Texte source

☆ ☆ ☆

Les causes de l’inflation peut aider à mieux orienter la politique économique et monétaire du pays lit-on dans l’analyse.
Selon la théorie économique, l’inflation peut résulter de plusieurs causes, dont notamment :
– l’augmentation de la masse monétaire ;
– l’inflation importée ;
– l’augmentation des coûts de production ;
– l’effet de l’offre et de la demande des biens et des services disponibles sur le marché ;
– les causes structurelles et la concurrence imparfaite ;
– l’effet psychologique.
L’ampleur de l’inflation importée
Pour ce qui concerne l’inflation importée, l’analyse de l’IPC selon le critère d’échangeabilité permet de mesurer l’ampleur des produits échangeables sur les tensions inflationnistes au niveau national.
Avant l’année 2021, l’inflation était à son niveau le plus bas au Maroc. Elle a été maintenue à un niveau ne dépassant pas le seuil de 2,0%. Suite à la crise sanitaire et aux tensions géopolitiques dans la Mer noire, les prix ont augmenté d’une manière progressive pour atteindre des pics sans précédent.
« L’accélération qu’a subi l’indice des prix à la consommation depuis le début de l’année 2022 a atteint le niveau de 6,6% au cours de cette même année comparativement à l’année 2021. L’inflation constatée est gouvernée par la structure des coûts de production engendrée par la hausse successive des prix du pétrole et des produits importés. Ce phénomène s’est répercuté, par effet psychologique, sur la plupart des produits et services. L’inflation des produits échangeables a été de 0,6 % entre 2017 et 2021, contre 1,4 % pour les produits non échangeables, attestant du niveau modeste des tensions inflationnistes d’origine externe. »

☆ ☆ ☆

Enregistrements sources
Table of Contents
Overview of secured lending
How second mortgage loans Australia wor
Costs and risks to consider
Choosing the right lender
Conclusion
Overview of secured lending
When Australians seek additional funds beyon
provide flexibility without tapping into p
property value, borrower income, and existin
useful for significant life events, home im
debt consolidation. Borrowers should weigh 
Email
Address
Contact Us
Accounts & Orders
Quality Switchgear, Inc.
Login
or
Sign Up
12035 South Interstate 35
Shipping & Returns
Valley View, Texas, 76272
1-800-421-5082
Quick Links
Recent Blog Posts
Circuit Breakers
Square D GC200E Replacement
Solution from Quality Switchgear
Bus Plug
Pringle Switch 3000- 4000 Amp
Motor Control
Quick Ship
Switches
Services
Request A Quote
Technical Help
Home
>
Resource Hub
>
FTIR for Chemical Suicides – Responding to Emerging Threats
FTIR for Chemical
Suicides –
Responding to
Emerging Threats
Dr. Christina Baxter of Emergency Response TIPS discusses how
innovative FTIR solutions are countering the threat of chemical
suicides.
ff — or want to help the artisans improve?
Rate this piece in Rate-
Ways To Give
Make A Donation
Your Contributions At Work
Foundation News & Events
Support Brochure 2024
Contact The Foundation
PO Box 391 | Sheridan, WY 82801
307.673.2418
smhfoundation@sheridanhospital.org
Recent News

☆ ☆ ☆

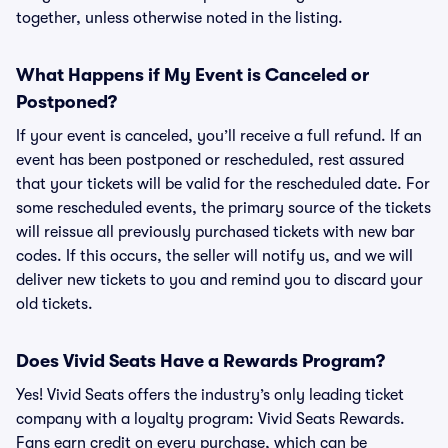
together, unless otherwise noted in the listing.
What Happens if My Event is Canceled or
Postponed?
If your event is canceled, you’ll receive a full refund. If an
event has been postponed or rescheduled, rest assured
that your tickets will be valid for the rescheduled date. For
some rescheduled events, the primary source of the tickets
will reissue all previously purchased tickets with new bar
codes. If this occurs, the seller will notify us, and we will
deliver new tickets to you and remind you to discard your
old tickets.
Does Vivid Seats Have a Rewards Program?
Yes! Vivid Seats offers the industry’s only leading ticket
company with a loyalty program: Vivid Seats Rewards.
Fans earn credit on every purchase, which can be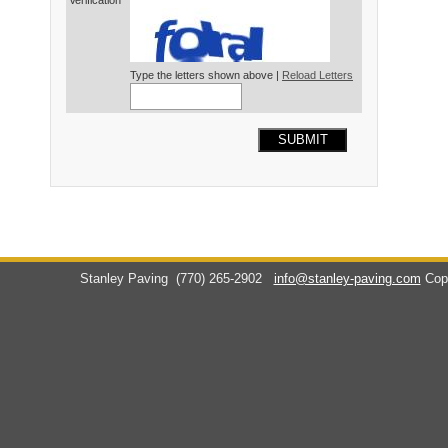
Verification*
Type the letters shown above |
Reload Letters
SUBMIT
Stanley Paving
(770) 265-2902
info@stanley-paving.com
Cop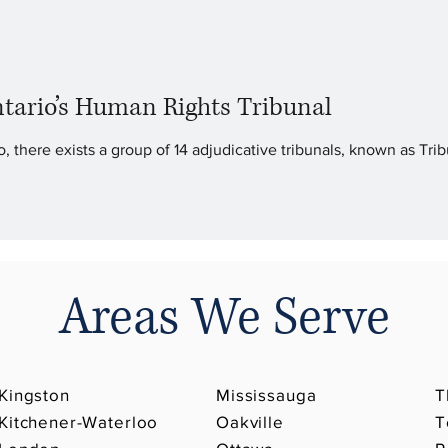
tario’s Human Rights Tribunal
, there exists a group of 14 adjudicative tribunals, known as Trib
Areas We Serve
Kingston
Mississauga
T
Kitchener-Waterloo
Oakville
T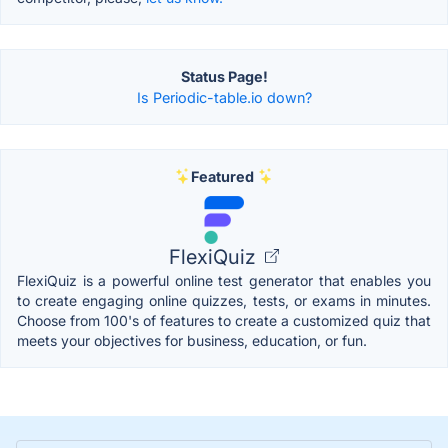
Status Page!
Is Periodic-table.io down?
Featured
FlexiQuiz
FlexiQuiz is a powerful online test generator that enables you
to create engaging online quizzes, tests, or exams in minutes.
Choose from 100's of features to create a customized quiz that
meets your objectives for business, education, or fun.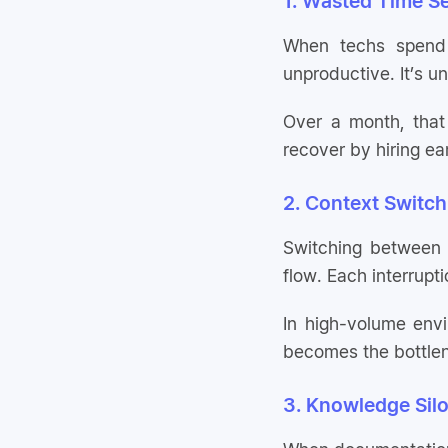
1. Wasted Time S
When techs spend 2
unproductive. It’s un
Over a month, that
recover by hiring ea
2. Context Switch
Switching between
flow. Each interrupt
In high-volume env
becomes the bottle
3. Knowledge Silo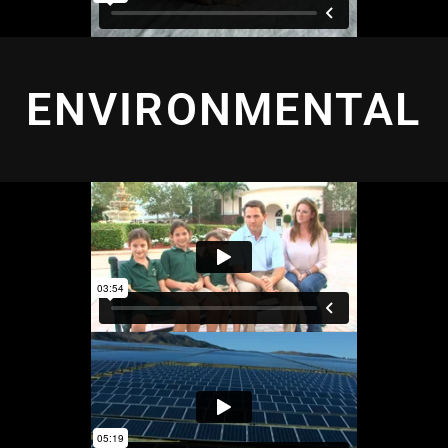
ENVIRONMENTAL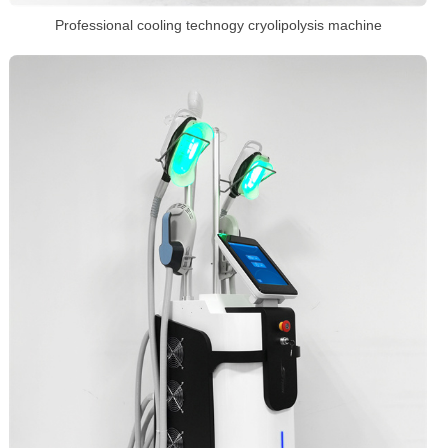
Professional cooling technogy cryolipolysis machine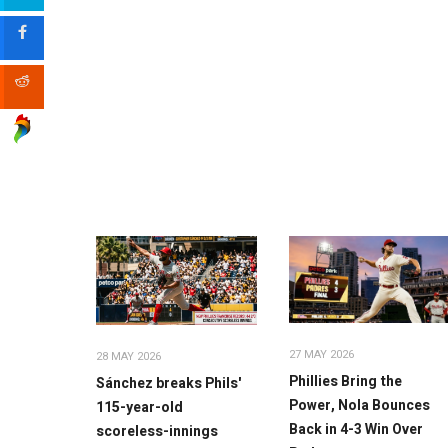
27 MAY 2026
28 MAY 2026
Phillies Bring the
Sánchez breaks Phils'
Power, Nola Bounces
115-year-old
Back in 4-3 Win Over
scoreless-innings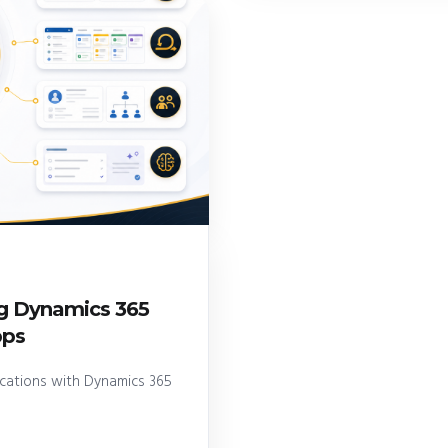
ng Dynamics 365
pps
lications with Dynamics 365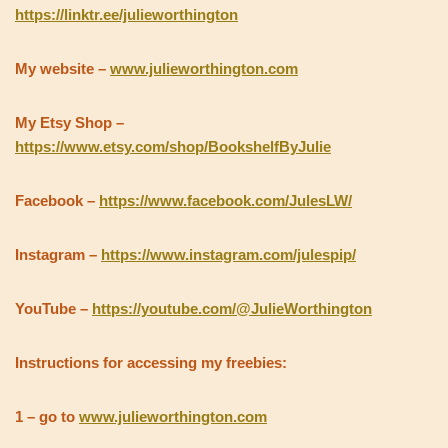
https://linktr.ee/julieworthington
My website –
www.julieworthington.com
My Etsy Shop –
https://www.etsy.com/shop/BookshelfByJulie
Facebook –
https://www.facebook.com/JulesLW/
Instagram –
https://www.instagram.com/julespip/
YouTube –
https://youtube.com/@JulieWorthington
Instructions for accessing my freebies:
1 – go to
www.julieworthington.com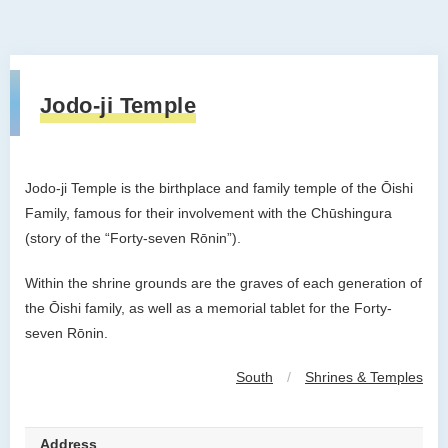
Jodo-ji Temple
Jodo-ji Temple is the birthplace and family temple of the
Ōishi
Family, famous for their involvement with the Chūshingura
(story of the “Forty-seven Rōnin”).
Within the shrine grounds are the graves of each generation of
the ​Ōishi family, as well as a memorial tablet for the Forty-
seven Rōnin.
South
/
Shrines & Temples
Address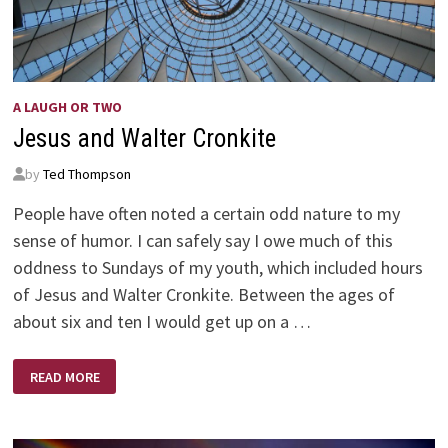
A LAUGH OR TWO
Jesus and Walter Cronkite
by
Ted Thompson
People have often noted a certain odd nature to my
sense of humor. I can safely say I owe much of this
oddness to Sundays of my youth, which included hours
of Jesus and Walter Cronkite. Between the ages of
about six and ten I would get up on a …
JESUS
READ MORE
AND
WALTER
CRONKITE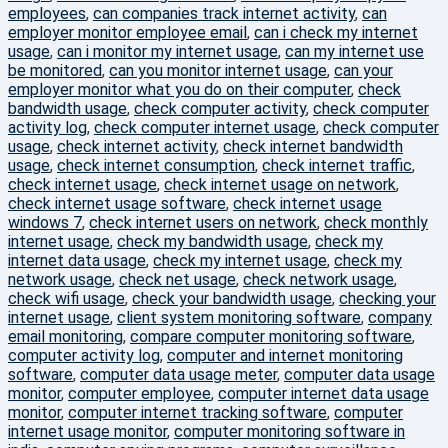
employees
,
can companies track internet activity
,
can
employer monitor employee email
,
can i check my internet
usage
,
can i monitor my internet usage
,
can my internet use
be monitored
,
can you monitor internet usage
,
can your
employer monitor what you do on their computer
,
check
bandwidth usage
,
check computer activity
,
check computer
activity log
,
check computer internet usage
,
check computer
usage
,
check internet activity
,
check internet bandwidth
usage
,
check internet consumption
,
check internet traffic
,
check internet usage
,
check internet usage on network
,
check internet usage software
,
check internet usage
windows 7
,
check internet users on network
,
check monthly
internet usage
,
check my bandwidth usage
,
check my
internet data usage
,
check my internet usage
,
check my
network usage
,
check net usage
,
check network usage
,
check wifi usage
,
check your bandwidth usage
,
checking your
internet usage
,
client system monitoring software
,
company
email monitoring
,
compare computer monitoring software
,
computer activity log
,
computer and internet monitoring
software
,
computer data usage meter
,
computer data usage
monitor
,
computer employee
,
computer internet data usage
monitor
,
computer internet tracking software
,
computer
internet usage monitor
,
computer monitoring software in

☆ ☆ ☆

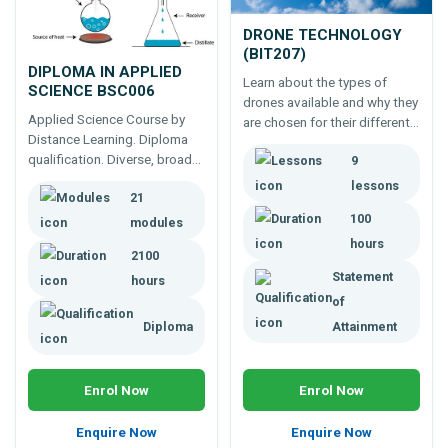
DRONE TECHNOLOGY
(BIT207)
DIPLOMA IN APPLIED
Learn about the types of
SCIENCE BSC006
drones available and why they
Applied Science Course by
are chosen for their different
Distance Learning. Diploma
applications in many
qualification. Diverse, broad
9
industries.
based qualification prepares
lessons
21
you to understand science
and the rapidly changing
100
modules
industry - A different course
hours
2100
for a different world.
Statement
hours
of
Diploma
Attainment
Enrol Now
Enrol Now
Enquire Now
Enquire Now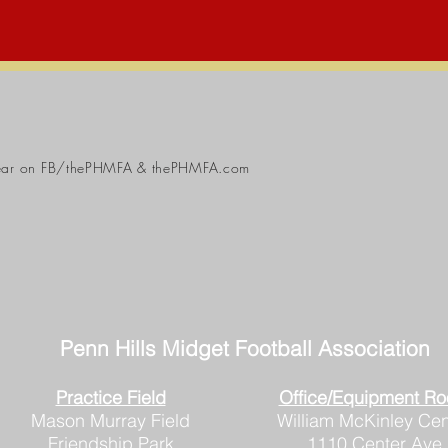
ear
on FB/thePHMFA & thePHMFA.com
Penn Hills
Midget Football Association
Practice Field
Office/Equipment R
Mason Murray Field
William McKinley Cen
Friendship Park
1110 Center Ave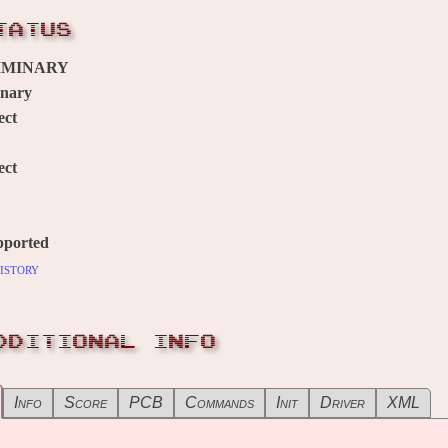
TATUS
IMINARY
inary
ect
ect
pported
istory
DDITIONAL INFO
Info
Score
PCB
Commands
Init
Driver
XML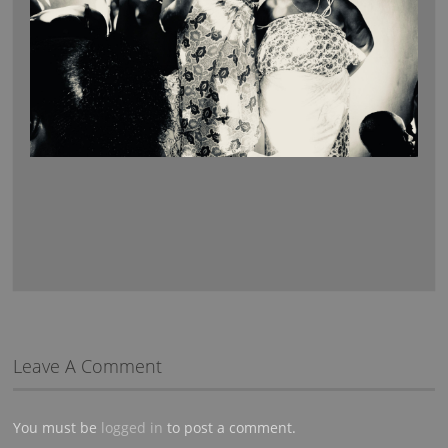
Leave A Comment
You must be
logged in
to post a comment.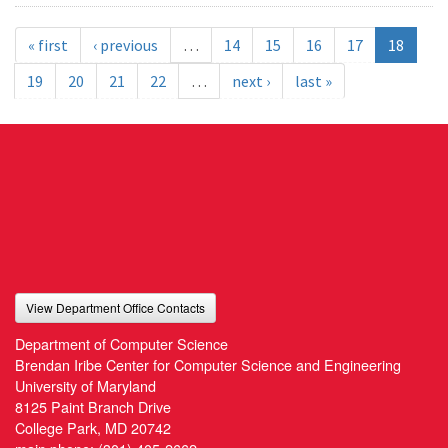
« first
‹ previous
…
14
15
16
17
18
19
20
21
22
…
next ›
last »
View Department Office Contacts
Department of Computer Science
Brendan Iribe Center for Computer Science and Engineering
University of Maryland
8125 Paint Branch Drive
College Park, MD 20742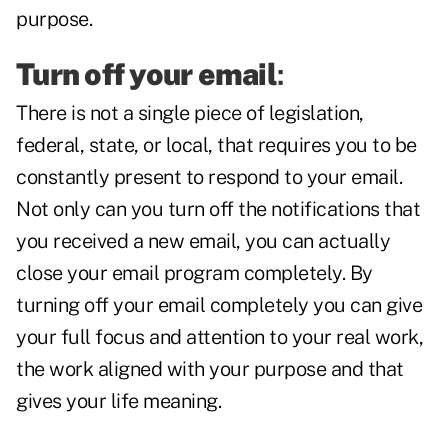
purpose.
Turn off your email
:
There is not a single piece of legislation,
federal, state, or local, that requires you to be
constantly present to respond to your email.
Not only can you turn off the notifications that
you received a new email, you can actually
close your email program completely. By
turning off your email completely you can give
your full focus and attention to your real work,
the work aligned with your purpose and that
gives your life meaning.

☆ ☆ ☆

Consignes
**A.** D'après le texte sur l'inflation, quel niveau l'indice des prix à la consommation a-t-il atteint en 2022 par rapport à 2021 ?
**B.** Recopiez le passage du texte sur l'inflation en partant de "Avant l’année 2021, l’inflation" et en finissant par "pics sans précédent.", en remplaçant "crise sanitaire" par "pandémie".
Appuyez-vous uniquement sur le texte sur l'inflation.

Réponses dans l'ordre
**A.** 6,6 %

**B.**
Avant l’année 2021, l’inflation était à son niveau le plus bas au Maroc. Elle a été maintenue à un niveau ne dépassant pas le seuil de 2,0%. Suite à la pandémie et aux tensions géopolitiques dans la Mer noire, les prix ont augmenté d’une manière progressive pour atteindre des pics sans précédent.